By FTF Editorial Team·May 28, 2026·4 min read
Tart, bright sumac is replacing lemon zest in everything from chip seasonings to chain-restaurant rubs. McCormick, Trader Joe's, and Sweetgreen all made big sumac bets in 2026.
What happened
McCormick named sumac one of its 2026 Flavors of the Year in January. Trader Joe's launched a sumac-everything seasoning in February that sold out twice. Sweetgreen added a sumac chicken bowl to its spring menu, and Cava reported its sumac-dusted pita chips became its #2 side within eight weeks of launch.
Why it matters
Sumac delivers the tart citrus brightness consumers want from "fresh" and "bright" claims without the cost, shelf-life, or supply volatility of lemon.
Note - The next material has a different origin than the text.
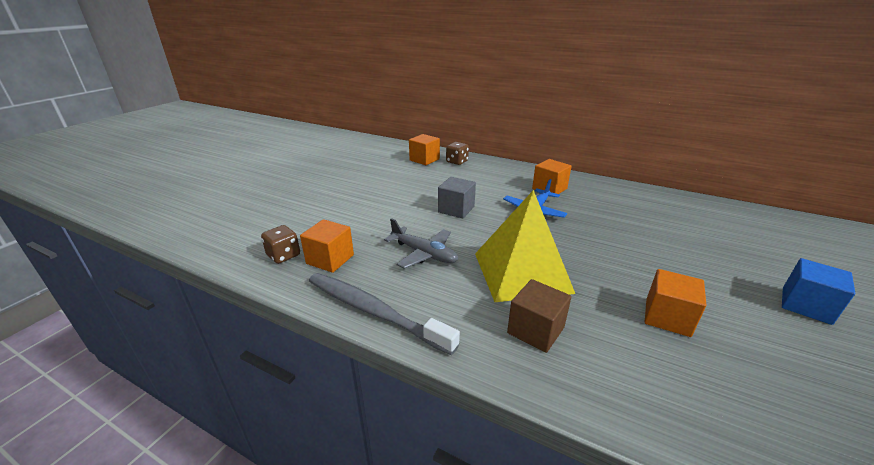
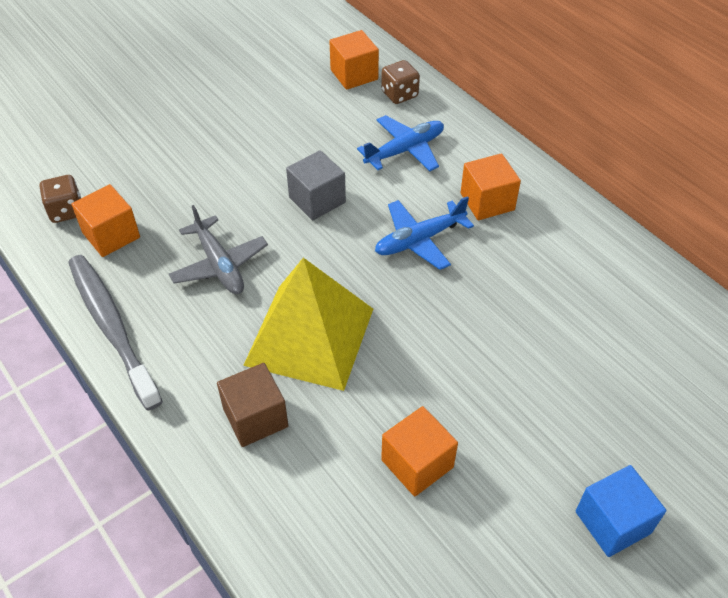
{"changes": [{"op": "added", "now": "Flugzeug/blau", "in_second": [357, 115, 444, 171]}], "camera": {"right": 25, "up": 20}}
As lemon prices stayed 22% above their five-year average through Q1 2026 on California drought pressure, sumac became a meaningful margin play, not just a flavor play.
Market impact
Spice-aisle dollar sales of sumac and sumac blends rose 71% YoY through April per Circana, the fastest growth of any single-origin spice. Fast-casual chains are reformulating chicken rubs and salad dressings to swap lemon for sumac. Snack brands (Siete, Trader Joe's, Late July) are leading the wave in seasoned chips.
Consumer insight
Sumac scores high on the two axes that drive flavor breakouts in 2026: perceived health (high in antioxidants, often paired with "anti-inflammatory" claims) and perceived authenticity (genuine Levantine and Iranian roots). Consumers describe the taste as "tangy without the pucker," softer than vinegar and brighter than salt.
Strategic takeaway
CPG brands should treat sumac as a structural lemon substitute, not a trend garnish. Lock in Turkish and Iranian supply now, as demand is outrunning harvest. Restaurants should add sumac to the seasoning station rather than burying it in a single SKU; visibility drives the trend.